→ **Görev 1**
Seçilen metnin yazarı, işten güçten sonraki zamanının çoğunu nerede geçirdiğini söylüyor?

Popüler Sinema

Paylaş
Ekran

Reklamlarda neler oluyor?

Reklamlarda neler oluyor?
Üye: Drama Queen İşten güçten sonraki zamanının çoğunu televizyon karşısında geçiren benim gibi birisi için, beyaz camdaki her şey ‘’seyredilmeli’’ ve ‘’yorum da yapılmalı’’ şeklinde devam ederken, bir de bu duruma ‘’artık bunları yazmak da gerek’’ eklenince, işin rengi de değişti tabii. Şimdi, gördüğüm her şey bana bambaşka sinyaller gönderiyor, izlediğim her şey kendisinde iyi veya kötü olanı söylememi bekliyor gibi.

→ **Çalışma malzemesi**
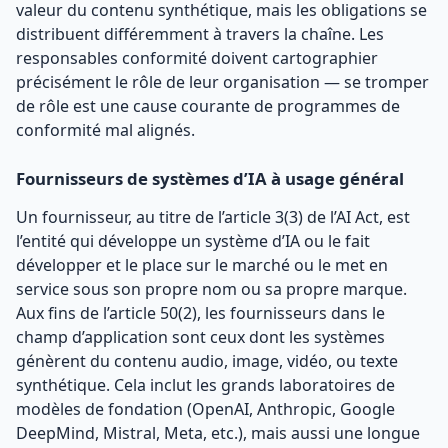
valeur du contenu synthétique, mais les obligations se
distribuent différemment à travers la chaîne. Les
responsables conformité doivent cartographier
précisément le rôle de leur organisation — se tromper
de rôle est une cause courante de programmes de
conformité mal alignés.
Fournisseurs de systèmes d’IA à usage général
Un fournisseur, au titre de l’article 3(3) de l’AI Act, est
l’entité qui développe un système d’IA ou le fait
développer et le place sur le marché ou le met en
service sous son propre nom ou sa propre marque.
Aux fins de l’article 50(2), les fournisseurs dans le
champ d’application sont ceux dont les systèmes
génèrent du contenu audio, image, vidéo, ou texte
synthétique. Cela inclut les grands laboratoires de
modèles de fondation (OpenAI, Anthropic, Google
DeepMind, Mistral, Meta, etc.), mais aussi une longue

→ **Görev 2**
Kayıtların başından "développer et le" ifadesini içeren satıra kadar uzanan kısmı, iki uç da dahil olmak üzere numaralı liste hâlinde yazın. Boş satırları ve resimleri yanıta almayın.

→ **Yanıtınız 1**
Televizyon karşısında.

→ **Yanıtınız 2**
1. valeur du contenu synthétique, mais les obligations se
2. distribuent différemment à travers la chaîne. Les
3. responsables conformité doivent cartographier
4. précisément le rôle de leur organisation — se tromper
5. de rôle est une cause courante de programmes de
6. conformité mal alignés.
7. Fournisseurs de systèmes d’IA à usage général
8. Un fournisseur, au titre de l’article 3(3) de l’AI Act, est
9. l’entité qui développe un système d’IA ou le fait
10. développer et le place sur le marché ou le met en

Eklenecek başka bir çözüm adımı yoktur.